Vietnamese cooking is famous for its lively, fresh flavors and artfully composed meals. Vietnamese food and cooking is the true ‘light cuisine’ of Asia. Abundant fresh herbs and greens, delicate soups and stir-fries, and well-seasoned grilled foods served on, or with, rice or noodles are the mainstays of the Vietnamese delicacies. Even the sweets for snacks or desserts are often based on fresh fruits served with sweetened rice or tapioca.
Yours truly was recently in Vietnam and has now a few favourites.
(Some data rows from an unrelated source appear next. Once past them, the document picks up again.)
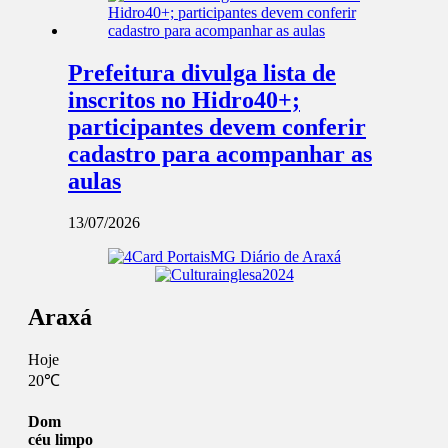
Prefeitura divulga lista de
inscritos no Hidro40+;
participantes devem conferir
cadastro para acompanhar as
aulas
13/07/2026
Araxá
Hoje
20℃
Dom
céu limpo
I forced my husband to buy me two Vietnamese cookbooks and therefore brace yourself to be bombarded with some Vietnamese dishes. This is the 2nd one that I’m sharing on the blog. I also tried a ‘Vietnamese Pho’ and a ‘Tapioca Pearls Sweet’ and it was real yummy…watch out for that too.
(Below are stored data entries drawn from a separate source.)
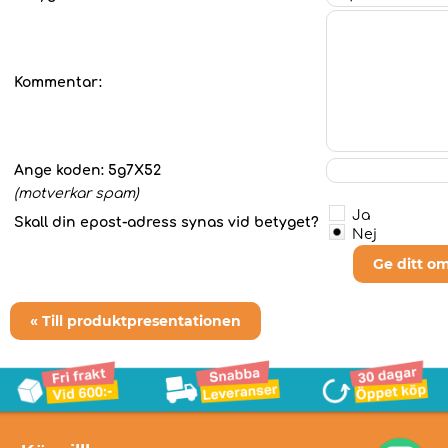
Kommentar:
Ange koden:
5g7X52
(motverkar spam)
Ja
Skall din epost-adress synas vid betyget?
Nej
Ge ditt o
« Till produktpresentationen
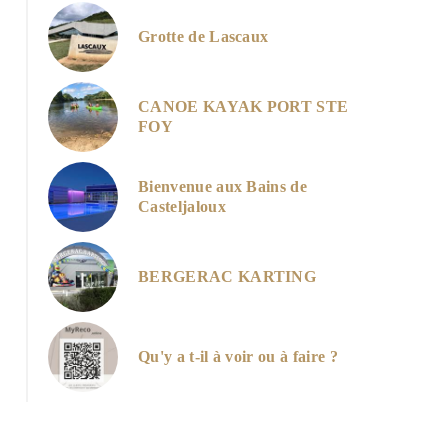
Grotte de Lascaux
CANOE KAYAK PORT STE
Entrée-Grotte-Lascaux
FOY
Bienvenue aux Bains de
Casteljaloux
BERGERAC KARTING
Qu'y a t-il à voir ou à faire ?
The rice paper wrappers that I used I got from Vietnam, but they are easily available here in UAE in Asian grocery stores.
350 grms Beef (follow the recipe below or use your favourite recipe to make a dryish beef side-dish)
Small packet of rice vermicelli/noodles (boiled and drained)
Lettuce – thinly sliced
Carrots – cut into strips
Cucumber – cut into strips
Mint leaves – few
Coriander leaves – few
Basil leaves – few
Rice Paper wrappers
Slice beef into long thin strips – combine and marinate the beef with 1 clove garlic(minced), 2 small onions, minced ginger(1teaspoon), 1 tablespoon oyster sauce, 1 tablespoon fish sauce, 1 teaspoon cornstarch, 1 teaspoon sesame oil, ½ teaspoon ground pepper, ½ teaspoon stew powder and little salt to taste). Heat a skillet. add little oil and cook the beef on the hot skillet for about 10 minutes, stirring now and then till the beef is soft and tender. Alternately, you can cook beef using any recipe but making sure that it is nice and dry.
Dip a rice paper wrapper in a bowl of water until soft. Remove and place on a dry surface, smoothing it with your fingers. Arrange a few noodles on the wrapper, closer to one edge, and top with some carrots, cucumber, lettuce and the mint, basil and coriander leaves. Arrange strips of beef. Fold the closest edge of the wrapper over the filling, then fold in the sides and roll up tightly.
Serve along side with dipping sauce (Peanut Dipping sauce & Vietnamese Dipping Sauce).
Peanut Dipping Sauce :
80 g (1/2 cup) roasted unsalted peanuts, 2 tablespoons roasted sesame seeds, 65 g sugar, 1 teaspoon salt, ½ cup water, 1 tablespoon butter. Grind the roasted peanuts and sesame seeds until fine in a blender, adding a little water if necessary. Combine the peanuts, sesame seed mixture with sugar, salt and water and bring to boil over medium heat. Cook until the mixture turns to a thick syrupy consistency, say about 4-5 minutes. Remove from heat and stir in the butter. Mix and serve.
Vietnamese Dipping Suace (Nuoc Cham)
3 cloves of garlic, minced, 2-3 green chillies,minced, 5 tablespoons lime juice, 3 tablespoons fish sauce, ¼ cup sugar, 4 tablespoons water, 1 cup grated carrot. Grind the garlic and chillies to a smooth paste in a blender, adding a little water if required. Stir in the lime juice, fish sauce, sugar and water. Mix well – add carrots – stir and serve.